Au plus fort de la pandémie, les taux de contamination parmi ce public fragile était particulièrement alarmant. 

“Sur deux foyers de travailleurs migrants en Seine-Saint-Denis, le taux de contamination était de 89% et 54% en centre d’hébergement d’urgence”, rappelle la responsable de la mission France de MSF, Corinne Torre.

“La semaine prochaine, 90 personnes vont se faire vacciner dans un foyer de travailleurs migrants à la demande de l’ARS des Yvelines et 250 femmes dans le centre de jour à Paris”, prévoit Corinne Torre.

Depuis quinze jours, MSF sensibilisait déjà les bénéficiaires des maraudes et des structures sociales fréquentées par migrants et sans-abri, où 500 à 600 personnes ont pu être approchées. Une démarche essentielle selon Anne-Charlotte Schuhmacher, cheffe de service de la Maison du Partage de l’Armée du salut du XIXe arrondissement.

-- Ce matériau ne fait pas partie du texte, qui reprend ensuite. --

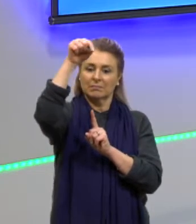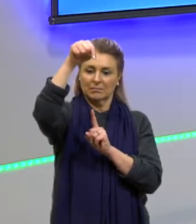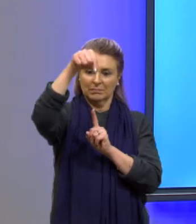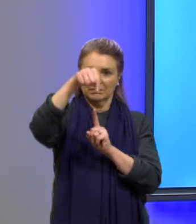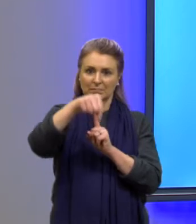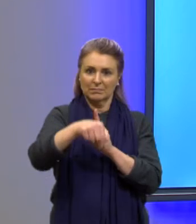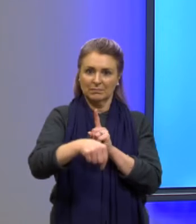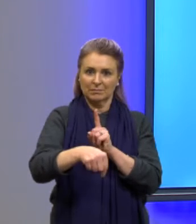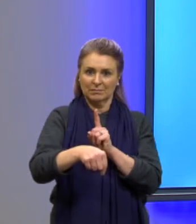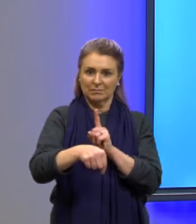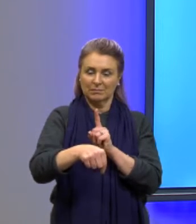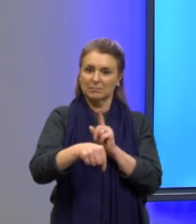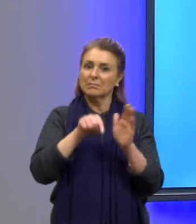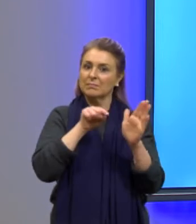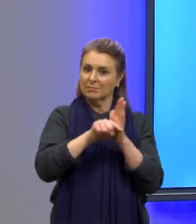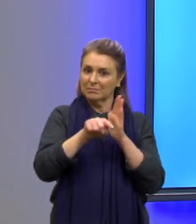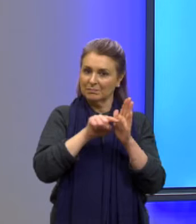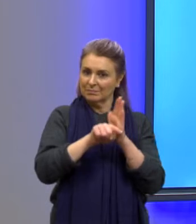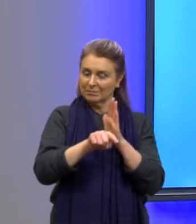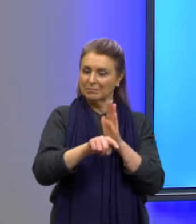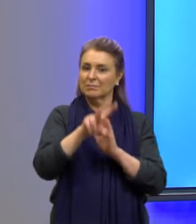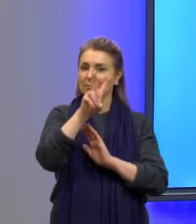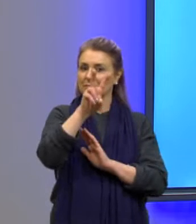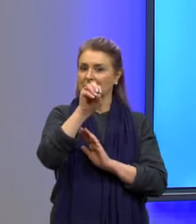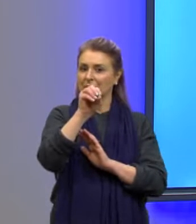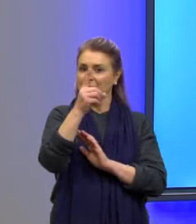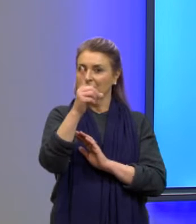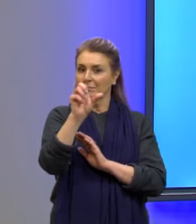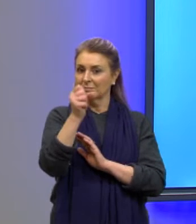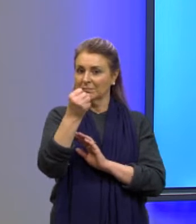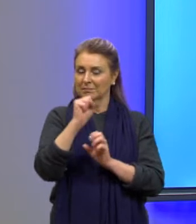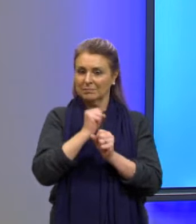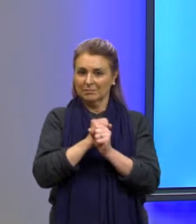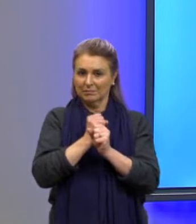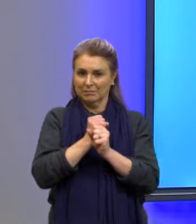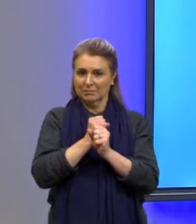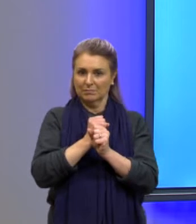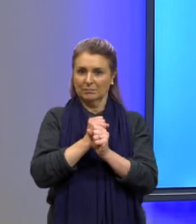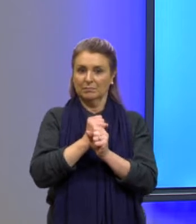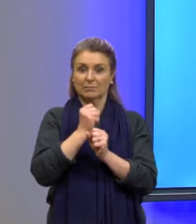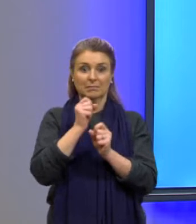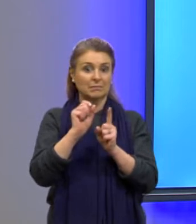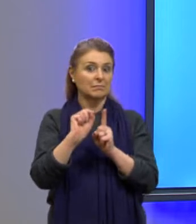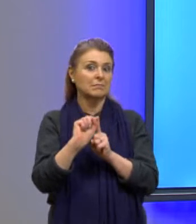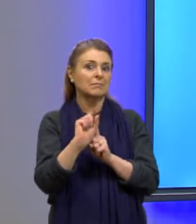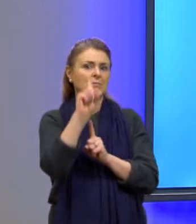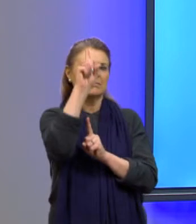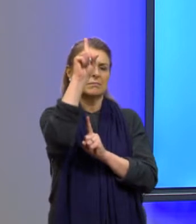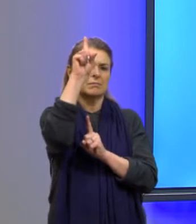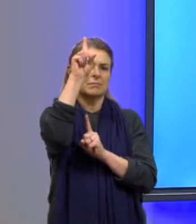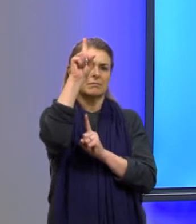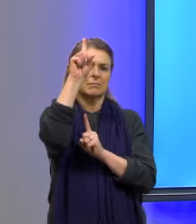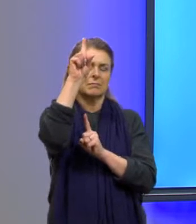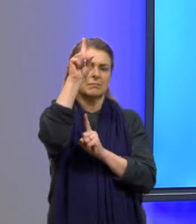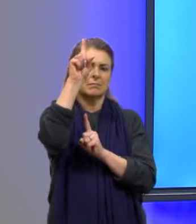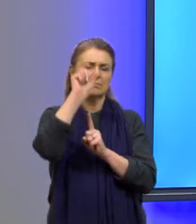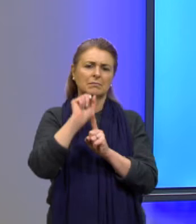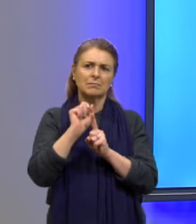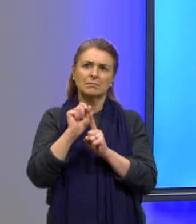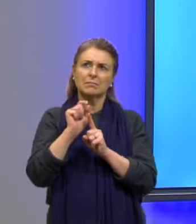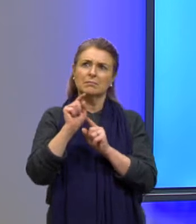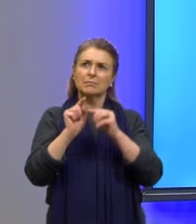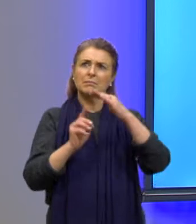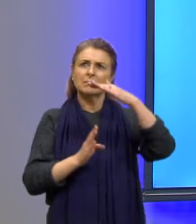olha essa questão aqui, que é uma questão de 2018, bem recente. Um projétil é lançado por um canhão e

“On m’a prévenu aux Restos du Coeur”, raconte Fateh, 39 ans venu d’Alger en 2019. “Nous, c’est deux amis vaccinés ici hier qui nous on dit que c’était bien”, explique Mohamed, 30 ans, au côté de Shirullah, 35 ans, deux Afghans arrivés en France il y a trois ans après un périple à pied.

Pour un vaccin qui nécessite deux injections, faire revenir ces primo-vaccinés représente cependant un défi. 

“On reviendra dans ces structures une semaine avant la deuxième dose pour bien revoir les personnes mais effectivement on n’est pas sûrs de toutes les revoir et on l’accepte, on sait aussi que la première dose assure une couverture vaccinale correcte”, dit Cristina Castro, responsable d’activité Covid en Île-de-France pour MSF.

Malgré tout, sur place, les quelques personnes interrogées affirmaient vouloir revenir pour leur seconde injection, comme Fateh : “je travaille sur les marchés et sur des chantiers, c’est plus sûr si je suis vacciné”.

Pour répondre à cette problématique, 30 000 doses du vaccin (monodose) Janssen de Johnson & Johnson sont prévues, indique le ministère de la Santé. Toutefois, il est réservé aux plus de 55 ans, or “les personnes à la rue sont souvent âgées de moins de 55 ans”, relève Corinne Torre.